The Four Latent Aggression Trajectories

Research Paper Title

Growth Mixture Modeling of Post-Combat Aggression: Application to Soldiers Deployed to Iraq.

Background

Prior research has found substantial heterogeneity in the course of key post-deployment outcomes, such as PTSD. The current paper employs growth mixture modeling to identify differential trajectories of change in the course of post-combat aggression.

Methods

A Brigade Combat Team completed surveys within 72 hours of return from an Iraq deployment, 4 months later, and at 12 months after return.

Results

Based on model fit indices, analyses yielded four latent aggression trajectories:

  • “Low-stable”;
  • “Delayed”;
  • “Recovery”; and
  • “Chronic”.

In addition, most individuals aligned with a “low-stable” trajectory indicative of minimal aggression in the first year following return from a combat deployment.
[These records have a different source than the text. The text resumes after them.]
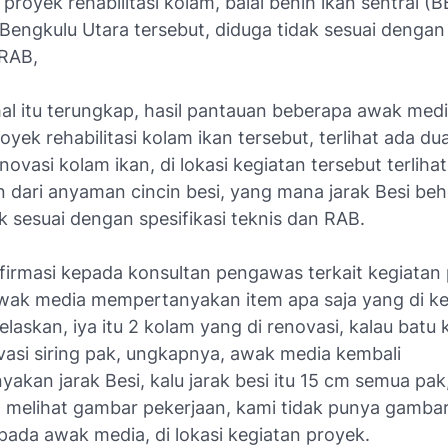
royek rehabilitasi kolam, balai benih ikan sentral (B
engkulu Utara tersebut, diduga tidak sesuai dengan 
 RAB,
al itu terungkap, hasil pantauan beberapa awak media
oyek rehabilitasi kolam ikan tersebut, terlihat ada du
novasi kolam ikan, di lokasi kegiatan tersebut terliha
 dari anyaman cincin besi, yang mana jarak Besi beh
k sesuai dengan spesifikasi teknis dan RAB.
nfirmasi kepada konsultan pengawas terkait kegiatan
awak media mempertanyakan item apa saja yang di ke
elaskan, iya itu 2 kolam yang di renovasi, kalau batu ka
vasi siring pak, ungkapnya, awak media kembali
akan jarak Besi, kalu jarak besi itu 15 cm semua pak
n melihat gambar pekerjaan, kami tidak punya gambar
pada awak media, di lokasi kegiatan proyek.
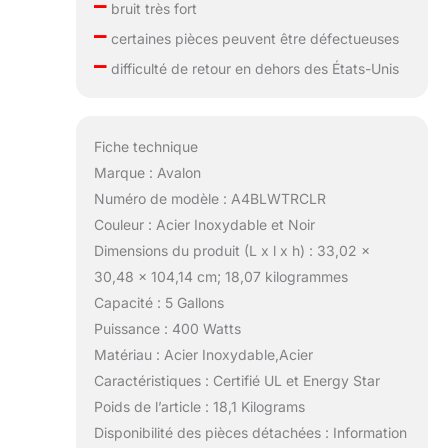
–
bruit très fort
–
certaines pièces peuvent être défectueuses
–
difficulté de retour en dehors des États-Unis
Fiche technique
Marque : Avalon
Numéro de modèle : A4BLWTRCLR
Couleur : Acier Inoxydable et Noir
Dimensions du produit (L x l x h) : 33,02 x
30,48 x 104,14 cm; 18,07 kilogrammes
Capacité : 5 Gallons
Puissance : 400 Watts
Matériau : Acier Inoxydable,Acier
Caractéristiques : Certifié UL et Energy Star
Poids de l’article : 18,1 Kilograms
Disponibilité des pièces détachées : Information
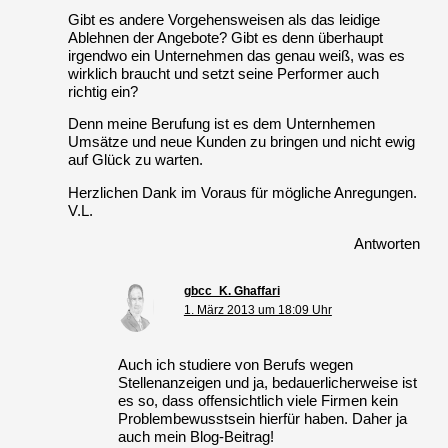
Gibt es andere Vorgehensweisen als das leidige
Ablehnen der Angebote? Gibt es denn überhaupt
irgendwo ein Unternehmen das genau weiß, was es
wirklich braucht und setzt seine Performer auch
richtig ein?
Denn meine Berufung ist es dem Unternhemen
Umsätze und neue Kunden zu bringen und nicht ewig
auf Glück zu warten.
Herzlichen Dank im Voraus für mögliche Anregungen.
V.L.
Antworten
gbcc_K. Ghaffari
1. März 2013 um 18:09 Uhr
Auch ich studiere von Berufs wegen
Stellenanzeigen und ja, bedauerlicherweise ist
es so, dass offensichtlich viele Firmen kein
Problembewusstsein hierfür haben. Daher ja
auch mein Blog-Beitrag!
A conditional model showed that lower posttraumatic stress and lower combat exposure characterised individuals aligned with the “low-stable” aggression trajectory relative to individuals aligned with “chronic” and “delayed” aggression trajectories.

Conclusions

Implications for targeted intervention and future research are discussed.

Reference

Cabrera, O.A., Adler, A.B. & Bliese, P.D. (2016) Growth Mixture Modeling of Post-Combat Aggression: Application to Soldiers Deployed to Iraq. Psychiatry Research. 2016 Oct 18;246:539-544. doi: 10.1016/j.psychres.2016.10.035. [Epub ahead of print].